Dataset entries
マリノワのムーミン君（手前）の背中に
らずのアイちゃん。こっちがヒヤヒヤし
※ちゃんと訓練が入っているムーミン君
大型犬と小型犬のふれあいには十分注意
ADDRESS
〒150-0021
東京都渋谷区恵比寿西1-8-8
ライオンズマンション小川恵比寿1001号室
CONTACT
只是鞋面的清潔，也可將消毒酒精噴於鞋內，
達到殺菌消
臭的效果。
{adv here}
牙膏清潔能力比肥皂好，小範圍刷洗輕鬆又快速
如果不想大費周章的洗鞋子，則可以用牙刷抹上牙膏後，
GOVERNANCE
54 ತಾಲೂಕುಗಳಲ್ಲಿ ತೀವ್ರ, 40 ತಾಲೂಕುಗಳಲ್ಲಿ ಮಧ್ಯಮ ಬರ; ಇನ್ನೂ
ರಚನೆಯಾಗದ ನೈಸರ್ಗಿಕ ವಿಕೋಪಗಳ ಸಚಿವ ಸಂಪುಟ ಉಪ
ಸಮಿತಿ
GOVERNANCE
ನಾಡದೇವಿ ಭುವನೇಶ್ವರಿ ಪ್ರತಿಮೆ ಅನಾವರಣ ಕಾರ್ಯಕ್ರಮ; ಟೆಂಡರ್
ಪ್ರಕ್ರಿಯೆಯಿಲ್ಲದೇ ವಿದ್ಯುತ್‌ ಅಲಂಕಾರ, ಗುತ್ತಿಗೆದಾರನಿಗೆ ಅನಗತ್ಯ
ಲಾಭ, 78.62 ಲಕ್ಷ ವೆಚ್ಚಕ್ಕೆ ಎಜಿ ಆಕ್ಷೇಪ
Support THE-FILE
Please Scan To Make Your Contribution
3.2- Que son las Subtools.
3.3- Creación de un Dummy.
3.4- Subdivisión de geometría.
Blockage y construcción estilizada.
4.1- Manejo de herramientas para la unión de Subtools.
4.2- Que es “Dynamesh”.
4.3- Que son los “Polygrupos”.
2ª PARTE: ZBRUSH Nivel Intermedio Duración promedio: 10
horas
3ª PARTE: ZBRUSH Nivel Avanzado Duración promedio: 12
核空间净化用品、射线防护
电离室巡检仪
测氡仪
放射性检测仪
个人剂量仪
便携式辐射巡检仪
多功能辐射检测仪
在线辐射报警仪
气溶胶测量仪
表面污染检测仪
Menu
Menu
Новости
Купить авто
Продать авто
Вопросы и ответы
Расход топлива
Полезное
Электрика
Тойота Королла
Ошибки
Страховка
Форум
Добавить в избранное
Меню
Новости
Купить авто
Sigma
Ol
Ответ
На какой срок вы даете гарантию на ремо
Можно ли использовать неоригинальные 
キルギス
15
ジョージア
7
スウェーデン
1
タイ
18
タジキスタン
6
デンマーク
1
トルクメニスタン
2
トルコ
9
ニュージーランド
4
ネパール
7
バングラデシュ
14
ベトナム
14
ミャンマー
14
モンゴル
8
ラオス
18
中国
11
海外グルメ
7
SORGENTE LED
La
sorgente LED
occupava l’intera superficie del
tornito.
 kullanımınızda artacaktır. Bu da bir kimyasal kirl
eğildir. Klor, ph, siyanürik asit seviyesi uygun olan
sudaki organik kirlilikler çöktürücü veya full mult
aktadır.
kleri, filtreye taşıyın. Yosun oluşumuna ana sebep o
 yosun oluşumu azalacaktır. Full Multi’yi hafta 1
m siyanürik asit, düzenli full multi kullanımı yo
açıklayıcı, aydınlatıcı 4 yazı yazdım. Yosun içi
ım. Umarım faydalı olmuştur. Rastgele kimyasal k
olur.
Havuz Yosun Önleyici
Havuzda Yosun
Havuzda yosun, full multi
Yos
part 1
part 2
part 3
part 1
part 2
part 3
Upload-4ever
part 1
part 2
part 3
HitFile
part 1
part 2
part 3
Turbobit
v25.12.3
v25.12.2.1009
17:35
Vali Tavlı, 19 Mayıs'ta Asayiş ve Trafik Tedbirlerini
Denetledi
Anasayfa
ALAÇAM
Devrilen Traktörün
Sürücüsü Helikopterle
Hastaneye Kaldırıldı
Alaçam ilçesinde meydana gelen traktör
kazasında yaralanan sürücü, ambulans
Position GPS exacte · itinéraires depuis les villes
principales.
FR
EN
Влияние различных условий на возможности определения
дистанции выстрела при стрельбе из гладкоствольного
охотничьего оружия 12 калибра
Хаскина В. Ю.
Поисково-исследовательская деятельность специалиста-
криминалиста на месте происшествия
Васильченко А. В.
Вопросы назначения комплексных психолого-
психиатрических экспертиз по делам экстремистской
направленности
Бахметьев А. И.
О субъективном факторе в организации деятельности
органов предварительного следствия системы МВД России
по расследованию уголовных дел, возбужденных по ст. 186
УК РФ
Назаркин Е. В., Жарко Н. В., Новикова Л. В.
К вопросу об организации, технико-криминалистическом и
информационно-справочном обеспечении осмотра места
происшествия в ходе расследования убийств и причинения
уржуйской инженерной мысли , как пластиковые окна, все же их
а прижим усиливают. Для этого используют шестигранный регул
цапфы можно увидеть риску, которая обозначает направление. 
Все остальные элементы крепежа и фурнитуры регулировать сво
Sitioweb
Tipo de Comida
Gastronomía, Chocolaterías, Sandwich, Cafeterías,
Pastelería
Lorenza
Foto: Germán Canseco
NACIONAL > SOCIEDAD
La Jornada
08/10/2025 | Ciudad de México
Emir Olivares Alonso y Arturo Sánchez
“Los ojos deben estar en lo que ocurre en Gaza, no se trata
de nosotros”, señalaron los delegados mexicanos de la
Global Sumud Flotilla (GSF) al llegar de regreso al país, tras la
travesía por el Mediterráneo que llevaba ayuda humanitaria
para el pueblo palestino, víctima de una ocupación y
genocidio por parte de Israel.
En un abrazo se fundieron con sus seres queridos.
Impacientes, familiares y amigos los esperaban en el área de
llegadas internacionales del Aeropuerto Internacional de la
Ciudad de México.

#### What is expected:
Which lines in the entries above contain "asit"? Pull each of them out.

#### Exercise solution:
eğildir. Klor, ph, siyanürik asit seviyesi uygun olan
m siyanürik asit, düzenli full multi kullanımı yo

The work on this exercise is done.